Writer and Director: Marco Calvani
Provincetown is always best at the end of the season. Most of the tourists have gone, and you have the miles of sandy beaches and the causeway cutting through the breakwater almost to yourself. The expanses of sky and sea sometimes make you feel like you’re the last person on Earth. Off-season can be an exhilarating form of solitariness, but then when night falls, company can be sought in the downtown gay bars. PTown is the perfect setting for Marco Calvani’s film about loneliness and social seclusion.
Lourenço makes his money from being a houseboy, that most Provincetown of professions. He cleans rentals in the morning in return for cash in hand. He’s Brazilian and only on a tourist visa, which is about to expire at the end of the month. He never planned on this occupation but when his American boyfriend Joe dumped him, he had little choice but to stay and eke out a living as best he can.
Going back to Brazil isn’t an option. He’s from a small religious town, and his mother doesn’t know he’s gay. The Massachusetts resort is a refuge, has been since the 1980s when, as his landlord (a wise Bill Irwin) discloses it became the place where many gay men came to heal or to die. Poet Mark Doty has explored these themes in his collections such as Atlantis, elegies for his lover Wally, who died from AIDS, and for Provincetown itself.
However, Lourenço is struggling to heal, still trying to contact Joe, who never answers his calls. His mother thinks he’s studying at Havard, and he’s yet to tell her the truth. But after work one afternoon he meets handsome Maurice, a nurse from New York City, enjoying a short vacation with his exuberant friends.
As a Black man, Maurice also feels like an outsider in America. He tells Lourenço one night at the beach that the thing he’s most scared of is the police; to be a Black man in the States is always dangerous. The two men bond over this sense of alienation and fear. They begin a relationship.
But while Lourenço (played by Calvani’s husband Marco Pigossi) is a sharply drawn character, Maurice (James Bland) is, in contrast, rather flat. Despite his problems with being American, Maurice seems too uncomplicated, and the parallels between his experience and Lorenço’s are overly pat. We simply don’t know enough of Maurice to see him as some kind of saviour for Lourenço.
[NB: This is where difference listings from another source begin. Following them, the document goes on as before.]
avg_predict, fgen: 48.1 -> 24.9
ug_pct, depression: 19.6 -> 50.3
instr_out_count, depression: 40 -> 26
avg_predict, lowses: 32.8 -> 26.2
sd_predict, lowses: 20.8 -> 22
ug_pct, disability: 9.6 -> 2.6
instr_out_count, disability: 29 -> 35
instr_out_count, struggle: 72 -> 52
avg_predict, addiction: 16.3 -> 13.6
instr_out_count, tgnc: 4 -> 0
Their holiday romance forms the backbone of the story, sometimes edging into romcom territory, but despite only being shot in 17 days, Calvani’s approach is often too leisurely, with the result that the film seems overlong. Still, he is not afraid to show the less savoury aspects of gay life; sexual assault, drugs, predatory queens. These seem even more unpleasant when played out against cerulean skies and endless seas.
While Pigossi is excellent as the vulnerable and broken Lourenço, it is Marisa Tomei who almost steals the film with her portrayal of the ex-wife of his employer. A little scatty but good-hearted, her artist offers a clear-headed stance in this story of hurt, loss and exile.
High Tide is screening at BFI Flare 2025 from 19-30 March.